Jeff's place looks like a little slice of heaven,
Looks like it's got some internet, too?


Posted by: D | July 29, 2010 1:26 PM

3

We are organizing an amazing evening October 8th in the Mission. It is a fundraiser to producer our full lenght documentary to hear the voices of the Gulf fishermen. We will have local artists show their inspired work for auction, a presentation of our findings, DJ, appetizers and open bar. Please review our ticket page which has our write up and some interviews we received on our visit to Louisiana. We still have a lot of research to do.
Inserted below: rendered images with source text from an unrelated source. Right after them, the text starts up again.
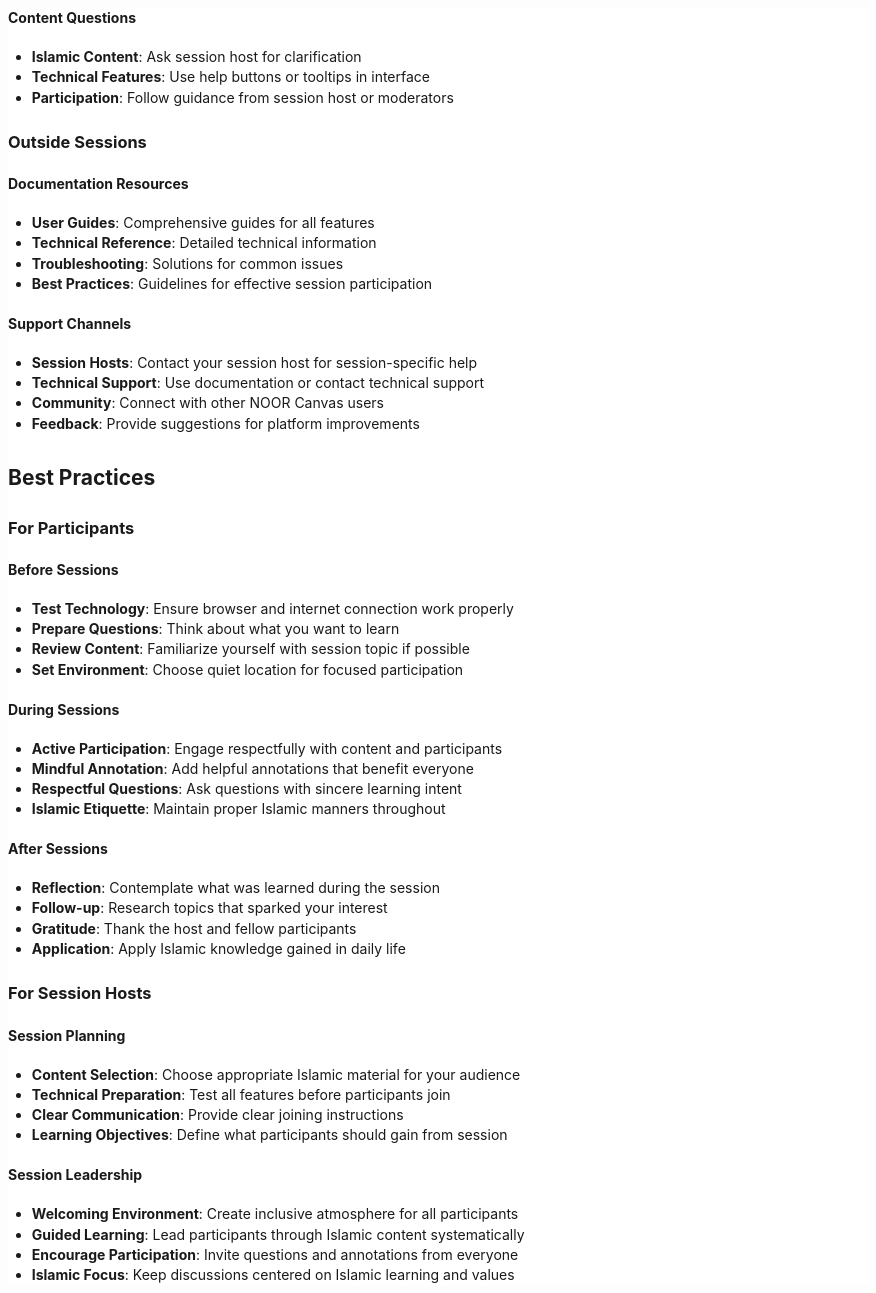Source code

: #### Content Questions
- **Islamic Content**: Ask session host for clarification
- **Technical Features**: Use help buttons or tooltips in interface
- **Participation**: Follow guidance from session host or moderators

### Outside Sessions

#### Documentation Resources
- **User Guides**: Comprehensive guides for all features
- **Technical Reference**: Detailed technical information
- **Troubleshooting**: Solutions for common issues
- **Best Practices**: Guidelines for effective session participation

#### Support Channels
- **Session Hosts**: Contact your session host for session-specific help
- **Technical Support**: Use documentation or contact technical support
- **Community**: Connect with other NOOR Canvas users
- **Feedback**: Provide suggestions for platform improvements

## Best Practices

### For Participants

#### Before Sessions
- **Test Technology**: Ensure browser and internet connection work properly
- **Prepare Questions**: Think about what you want to learn
- **Review Content**: Familiarize yourself with session topic if possible
- **Set Environment**: Choose quiet location for focused participation

#### During Sessions
- **Active Participation**: Engage respectfully with content and participants
- **Mindful Annotation**: Add helpful annotations that benefit everyone
- **Respectful Questions**: Ask questions with sincere learning intent
- **Islamic Etiquette**: Maintain proper Islamic manners throughout

#### After Sessions
- **Reflection**: Contemplate what was learned during the session
- **Follow-up**: Research topics that sparked your interest
- **Gratitude**: Thank the host and fellow participants
- **Application**: Apply Islamic knowledge gained in daily life

### For Session Hosts

#### Session Planning
- **Content Selection**: Choose appropriate Islamic material for your audience
- **Technical Preparation**: Test all features before participants join
- **Clear Communication**: Provide clear joining instructions
- **Learning Objectives**: Define what participants should gain from session

#### Session Leadership
- **Welcoming Environment**: Create inclusive atmosphere for all participants
- **Guided Learning**: Lead participants through Islamic content systematically
- **Encourage Participation**: Invite questions and annotations from everyone
- **Islamic Focus**: Keep discussions centered on Islamic learning and values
http://roadtograndisle.eventbrite.com/

We would love to have you part of our event.

Sincerely,
Darius Seddiqui

Posted by: Darius Seddiqui | September 18, 2010 1:00 AM

4

Özellikle son zamanların en popüler cilt yenileme ürünüdür. Pembe Maske bir çok ünlü isim tarafından da yoğun olarak kullanılmaktadır. Yüzdeki kırışıklıklar, sivilce ve sivilcelerin sebep olduğu deformasyonları gidermede kullanılan Pembe yüz maskesi ve inceltici, selülit giderici olarak kullanılan pembe vücut maskesi olmak üzere iki farklı ürün mevcuttur.